One of the topics I teach in my internet law course is the steady erosion of the boundary between digital and physical privacy. For years, privacy debates centered on what we do online: how we scroll, what we buy, who we email. But location tracking has collapsed that distinction. Your phone knows where you sleep, which doctor you visit, and whether you attended a protest. And because that data is collected continuously, stored indefinitely, and held by private companies, it is available to law enforcement with the right legal process. The question the Supreme Court will take up in April is just how much process the Fourth Amendment requires.
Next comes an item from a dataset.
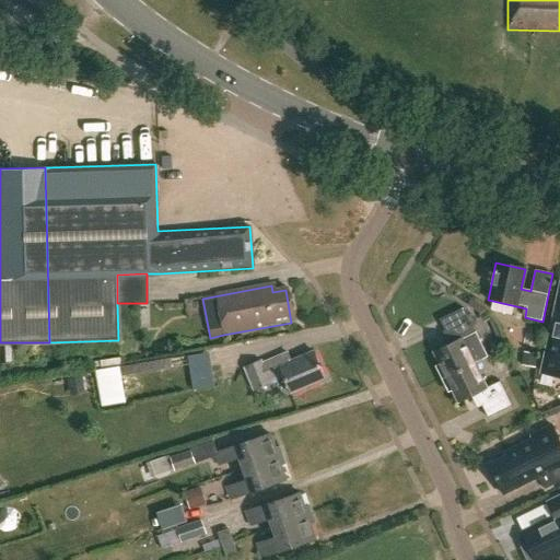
[(559,290),(543,373),(559,375),(559,290)]
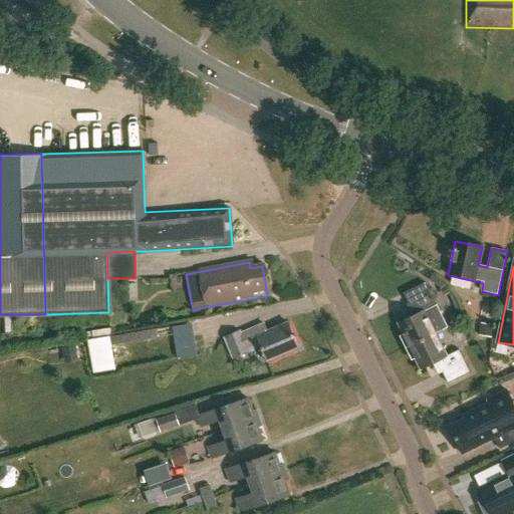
[(433,275),(430,281),(442,288),(446,282),(433,275)]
In Chatrie v. United States, No. 25-112, the Court is hearing its first case addressing the constitutionality of geofence warrants. A geofence warrant works differently from a traditional warrant. Instead of identifying a suspect and then seeking evidence, law enforcement identifies a location and a time window and then asks a technology company to hand over data on every device that was nearby. In this case, a detective investigating a 2019 bank robbery in Midlothian, Virginia, obtained a warrant directing Google to search its Sensorvault database, which at the time held continuous location records for over 500 million users of Google's Location History service. The warrant defined a geofence with a 150-meter radius centered on the bank and a one-hour window around the robbery.

Google's initial search returned anonymized location data for 19 devices in the zone. What followed was a three-step process designed by Google. The detective, without returning to a judge, selected nine of the 19 accounts for expanded tracking over a two-hour window with no geographic limits. He then asked Google to de-anonymize three of those accounts, again without judicial approval. One belonged to Okello Chatrie.